**Task directions**: Leave every image behind and restate the data word for word.

Stored data entries
=== Begin Enclosure ===
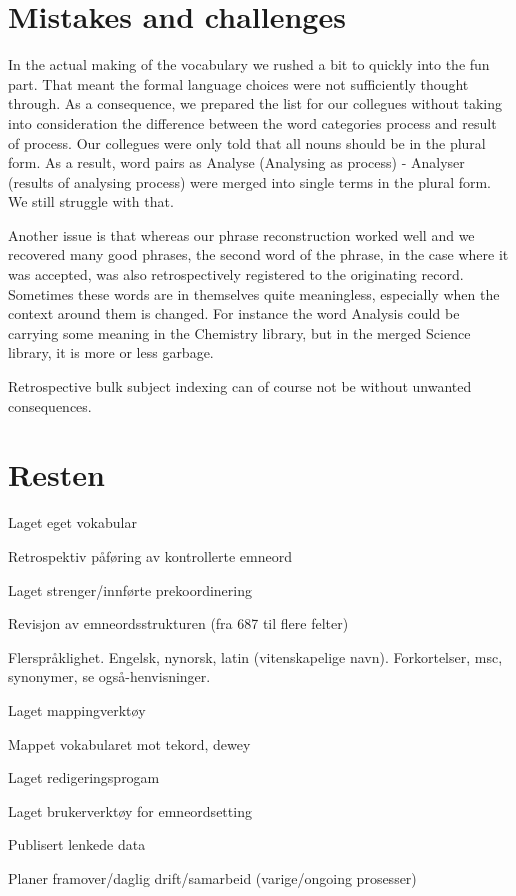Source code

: \section{Mistakes and challenges}
In the actual making of the vocabulary we rushed a bit to quickly into the fun part. That meant the formal language choices were not sufficiently thought through. As a consequence, we prepared the list for our collegues without taking into consideration the difference between the word categories process and result of process. Our collegues were only told that all nouns should be in the plural form. As a result, word pairs as Analyse (Analysing as process) - Analyser (results of analysing process) were merged into single terms in the plural form. We still struggle with that. 

Another issue is that whereas our phrase reconstruction worked well and we recovered many good phrases, the second word of the phrase, in the case where it was accepted, was also retrospectively registered to the originating record. Sometimes these words are in themselves quite meaningless, especially when the context around them is changed. For instance the word Analysis could be carrying some meaning in the Chemistry library, but in the merged Science library, it is more or less garbage. 

Retrospective bulk subject indexing can of course not be without unwanted consequences.  


\section{Resten}

Laget eget vokabular

Retrospektiv påføring av kontrollerte emneord

Laget strenger/innførte prekoordinering



Revisjon av emneordsstrukturen (fra 687 til flere felter)

Flerspråklighet. Engelsk, nynorsk, latin (vitenskapelige navn). Forkortelser, msc, 
synonymer, se også-henvisninger. 

Laget mappingverktøy

Mappet vokabularet mot tekord, dewey

Laget redigeringsprogam 

Laget brukerverktøy for emneordsetting

Publisert lenkede data

Planer framover/daglig drift/samarbeid (varige/ongoing prosesser)
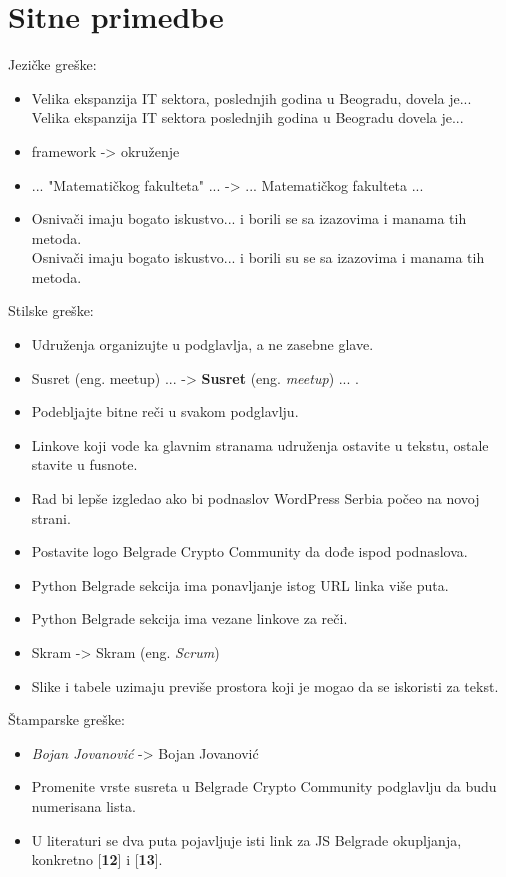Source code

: \documentclass[a4paper]{report}
\begin{document}
\newpage
\section{Sitne primedbe}
Jezičke greške: \begin{itemize}
\item Velika ekspanzija IT sektora, poslednjih godina u Beogradu, dovela je...\\
      Velika ekspanzija IT sektora poslednjih godina u Beogradu dovela je...
\item framework -> okruženje
\item ... "Matematičkog fakulteta" ... -> ... Matematičkog fakulteta ... 
\item Osnivači imaju bogato iskustvo... i borili se sa izazovima i manama tih metoda. \\
      Osnivači imaju bogato iskustvo... i borili su se sa izazovima i manama tih metoda.
\end{itemize}

Stilske greške:\begin{itemize}
\item Udruženja organizujte u podglavlja, a ne zasebne glave.
\item Susret (eng. meetup) ... -> \textbf{Susret} (eng. \textit{meetup}) ... .
\item Podebljajte bitne reči u svakom podglavlju.
\item Linkove koji vode ka glavnim stranama udruženja ostavite u tekstu, ostale stavite u fusnote.
\item Rad bi lepše izgledao ako bi podnaslov WordPress Serbia počeo na novoj strani.
\item Postavite logo Belgrade Crypto Community da dođe ispod podnaslova.
\item Python Belgrade sekcija ima ponavljanje istog URL linka više puta.
\item Python Belgrade sekcija ima vezane linkove za reči.
\item Skram -> Skram (eng. \textit{Scrum})
\item Slike i tabele uzimaju previše prostora koji je mogao da se iskoristi za tekst.
\end{itemize}

Štamparske greške:\begin{itemize}
\item \textit{Bojan Jovanović} -> Bojan Jovanović
\item Promenite vrste susreta u Belgrade Crypto Community podglavlju da budu numerisana lista.
\item U literaturi se dva puta pojavljuje isti link za JS Belgrade okupljanja, konkretno
      [\textbf{12}] i [\textbf{13}].
\end{itemize}
\end{document}

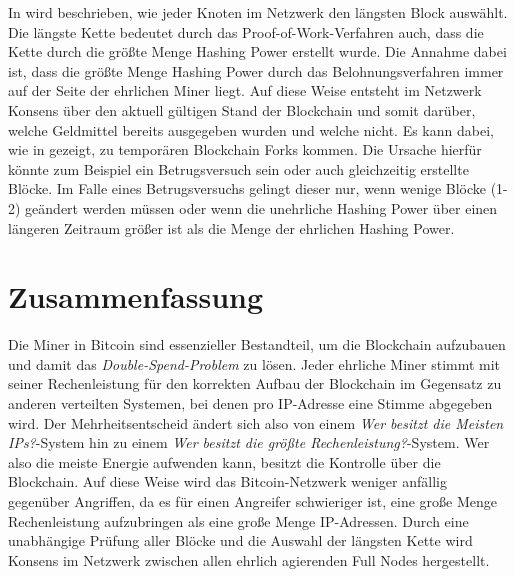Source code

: \documentclass[ngerman,runningheads,a4paper]{llncs}[2018/03/10]
\begin{document}
In  wird beschrieben, wie jeder Knoten im Netzwerk den längsten Block auswählt. Die längste Kette bedeutet durch das Proof-of-Work-Verfahren auch, dass die Kette durch die größte Menge Hashing Power erstellt wurde. Die Annahme dabei ist, dass die größte Menge Hashing Power durch das Belohnungsverfahren immer auf der Seite der ehrlichen Miner liegt. Auf diese Weise entsteht im Netzwerk Konsens über den aktuell gültigen Stand der Blockchain und somit darüber, welche Geldmittel bereits ausgegeben wurden und welche nicht. Es kann dabei, wie in  gezeigt, zu temporären Blockchain Forks kommen. Die Ursache hierfür könnte zum Beispiel ein Betrugsversuch sein oder auch gleichzeitig erstellte Blöcke. Im Falle eines Betrugsversuchs gelingt dieser nur, wenn wenige Blöcke (1-2) geändert werden müssen oder wenn die unehrliche Hashing Power über einen längeren Zeitraum größer ist als die Menge der ehrlichen Hashing Power.

\section{Zusammenfassung}\label{sec:Zusammenfassung}

Die Miner in Bitcoin sind essenzieller Bestandteil, um die Blockchain aufzubauen und damit das \textit{Double-Spend-Problem} zu lösen. Jeder ehrliche Miner stimmt mit seiner Rechenleistung für den korrekten Aufbau der Blockchain im Gegensatz zu anderen verteilten Systemen, bei denen pro IP-Adresse eine Stimme abgegeben wird. Der Mehrheitsentscheid ändert sich also von einem \textit{Wer besitzt die Meisten IPs?}-System hin zu einem \textit{Wer besitzt die größte Rechenleistung?}-System. Wer also die meiste Energie aufwenden kann, besitzt die Kontrolle über die Blockchain. Auf diese Weise wird das Bitcoin-Netzwerk weniger anfällig gegenüber Angriffen, da es für einen Angreifer schwieriger ist, eine große Menge Rechenleistung aufzubringen als eine große Menge IP-Adressen. Durch eine unabhängige Prüfung aller Blöcke und die Auswahl der längsten Kette wird Konsens im Netzwerk zwischen allen ehrlich agierenden Full Nodes hergestellt.
\end{document}
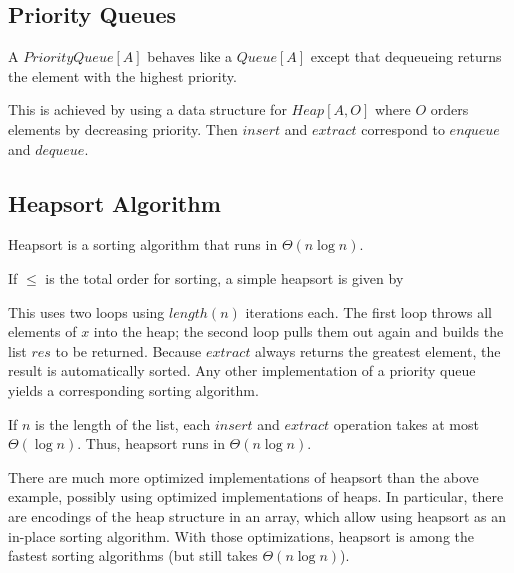 \subsection{Priority Queues}\label{sec:ad:heapqueue}

A $PriorityQueue[A]$ behaves like a $Queue[A]$ except that dequeueing returns the element with the highest priority.

This is achieved by using a data structure for $Heap[A,O]$ where $O$ orders elements by decreasing priority.
Then $insert$ and $extract$ correspond to $enqueue$ and $dequeue$.

\subsection{Heapsort Algorithm}\label{sec:ad:heapsort}

Heapsort is a sorting algorithm that runs in $\Theta(n\log n)$.

If $\leq$ is the total order for sorting, a simple heapsort is given by
\begin{acode}
\end{acode}

This uses two loops using $length(n)$ iterations each.
The first loop throws all elements of $x$ into the heap; the second loop pulls them out again and builds the list $res$ to be returned.
Because $extract$ always returns the greatest element, the result is automatically sorted.
Any other implementation of a priority queue yields a corresponding sorting algorithm.

If $n$ is the length of the list, each $insert$ and $extract$ operation takes at most $\Theta(\log n)$.
Thus, heapsort runs in $\Theta(n\log n)$.
\medskip

There are much more optimized implementations of heapsort than the above example, possibly using optimized implementations of heaps.
In particular, there are encodings of the heap structure in an array, which allow using heapsort as an in-place sorting algorithm.
With those optimizations, heapsort is among the fastest sorting algorithms (but still takes $\Theta(n\log n)$).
=== End Enclosure ===
**Written response**:
Source code

: \section{Mistakes and challenges}
In the actual making of the vocabulary we rushed a bit to quickly into the fun part. That meant the formal language choices were not sufficiently thought through. As a consequence, we prepared the list for our collegues without taking into consideration the difference between the word categories process and result of process. Our collegues were only told that all nouns should be in the plural form. As a result, word pairs as Analyse (Analysing as process) - Analyser (results of analysing process) were merged into single terms in the plural form. We still struggle with that. 

Another issue is that whereas our phrase reconstruction worked well and we recovered many good phrases, the second word of the phrase, in the case where it was accepted, was also retrospectively registered to the originating record. Sometimes these words are in themselves quite meaningless, especially when the context around them is changed. For instance the word Analysis could be carrying some meaning in the Chemistry library, but in the merged Science library, it is more or less garbage. 

Retrospective bulk subject indexing can of course not be without unwanted consequences.  


\section{Resten}

Laget eget vokabular

Retrospektiv påføring av kontrollerte emneord

Laget strenger/innførte prekoordinering



Revisjon av emneordsstrukturen (fra 687 til flere felter)

Flerspråklighet. Engelsk, nynorsk, latin (vitenskapelige navn). Forkortelser, msc, 
synonymer, se også-henvisninger. 

Laget mappingverktøy

Mappet vokabularet mot tekord, dewey

Laget redigeringsprogam 

Laget brukerverktøy for emneordsetting

Publisert lenkede data

Planer framover/daglig drift/samarbeid (varige/ongoing prosesser)
Source code

: \documentclass[a4paper]{report}
\begin{document}
\newpage
\section{Sitne primedbe}
Jezičke greške: \begin{itemize}
\item Velika ekspanzija IT sektora, poslednjih godina u Beogradu, dovela je...\\
      Velika ekspanzija IT sektora poslednjih godina u Beogradu dovela je...
\item framework -> okruženje
\item ... "Matematičkog fakulteta" ... -> ... Matematičkog fakulteta ... 
\item Osnivači imaju bogato iskustvo... i borili se sa izazovima i manama tih metoda. \\
      Osnivači imaju bogato iskustvo... i borili su se sa izazovima i manama tih metoda.
\end{itemize}

Stilske greške:\begin{itemize}
\item Udruženja organizujte u podglavlja, a ne zasebne glave.
\item Susret (eng. meetup) ... -> \textbf{Susret} (eng. \textit{meetup}) ... .
\item Podebljajte bitne reči u svakom podglavlju.
\item Linkove koji vode ka glavnim stranama udruženja ostavite u tekstu, ostale stavite u fusnote.
\item Rad bi lepše izgledao ako bi podnaslov WordPress Serbia počeo na novoj strani.
\item Postavite logo Belgrade Crypto Community da dođe ispod podnaslova.
\item Python Belgrade sekcija ima ponavljanje istog URL linka više puta.
\item Python Belgrade sekcija ima vezane linkove za reči.
\item Skram -> Skram (eng. \textit{Scrum})
\item Slike i tabele uzimaju previše prostora koji je mogao da se iskoristi za tekst.
\end{itemize}

Štamparske greške:\begin{itemize}
\item \textit{Bojan Jovanović} -> Bojan Jovanović
\item Promenite vrste susreta u Belgrade Crypto Community podglavlju da budu numerisana lista.
\item U literaturi se dva puta pojavljuje isti link za JS Belgrade okupljanja, konkretno
      [\textbf{12}] i [\textbf{13}].
\end{itemize}
\end{document}

Source code

: \documentclass[ngerman,runningheads,a4paper]{llncs}[2018/03/10]
\begin{document}
In  wird beschrieben, wie jeder Knoten im Netzwerk den längsten Block auswählt. Die längste Kette bedeutet durch das Proof-of-Work-Verfahren auch, dass die Kette durch die größte Menge Hashing Power erstellt wurde. Die Annahme dabei ist, dass die größte Menge Hashing Power durch das Belohnungsverfahren immer auf der Seite der ehrlichen Miner liegt. Auf diese Weise entsteht im Netzwerk Konsens über den aktuell gültigen Stand der Blockchain und somit darüber, welche Geldmittel bereits ausgegeben wurden und welche nicht. Es kann dabei, wie in  gezeigt, zu temporären Blockchain Forks kommen. Die Ursache hierfür könnte zum Beispiel ein Betrugsversuch sein oder auch gleichzeitig erstellte Blöcke. Im Falle eines Betrugsversuchs gelingt dieser nur, wenn wenige Blöcke (1-2) geändert werden müssen oder wenn die unehrliche Hashing Power über einen längeren Zeitraum größer ist als die Menge der ehrlichen Hashing Power.

\section{Zusammenfassung}\label{sec:Zusammenfassung}

Die Miner in Bitcoin sind essenzieller Bestandteil, um die Blockchain aufzubauen und damit das \textit{Double-Spend-Problem} zu lösen. Jeder ehrliche Miner stimmt mit seiner Rechenleistung für den korrekten Aufbau der Blockchain im Gegensatz zu anderen verteilten Systemen, bei denen pro IP-Adresse eine Stimme abgegeben wird. Der Mehrheitsentscheid ändert sich also von einem \textit{Wer besitzt die Meisten IPs?}-System hin zu einem \textit{Wer besitzt die größte Rechenleistung?}-System. Wer also die meiste Energie aufwenden kann, besitzt die Kontrolle über die Blockchain. Auf diese Weise wird das Bitcoin-Netzwerk weniger anfällig gegenüber Angriffen, da es für einen Angreifer schwieriger ist, eine große Menge Rechenleistung aufzubringen als eine große Menge IP-Adressen. Durch eine unabhängige Prüfung aller Blöcke und die Auswahl der längsten Kette wird Konsens im Netzwerk zwischen allen ehrlich agierenden Full Nodes hergestellt.
\end{document}
 \subsection{Priority Queues}\label{sec:ad:heapqueue}

A $PriorityQueue[A]$ behaves like a $Queue[A]$ except that dequeueing returns the element with the highest priority.

This is achieved by using a data structure for $Heap[A,O]$ where $O$ orders elements by decreasing priority.
Then $insert$ and $extract$ correspond to $enqueue$ and $dequeue$.

\subsection{Heapsort Algorithm}\label{sec:ad:heapsort}

Heapsort is a sorting algorithm that runs in $\Theta(n\log n)$.

If $\leq$ is the total order for sorting, a simple heapsort is given by
\begin{acode}
\end{acode}

This uses two loops using $length(n)$ iterations each.
The first loop throws all elements of $x$ into the heap; the second loop pulls them out again and builds the list $res$ to be returned.
Because $extract$ always returns the greatest element, the result is automatically sorted.
Any other implementation of a priority queue yields a corresponding sorting algorithm.

If $n$ is the length of the list, each $insert$ and $extract$ operation takes at most $\Theta(\log n)$.
Thus, heapsort runs in $\Theta(n\log n)$.
\medskip

There are much more optimized implementations of heapsort than the above example, possibly using optimized implementations of heaps.
In particular, there are encodings of the heap structure in an array, which allow using heapsort as an in-place sorting algorithm.
With those optimizations, heapsort is among the fastest sorting algorithms (but still takes $\Theta(n\log n)$).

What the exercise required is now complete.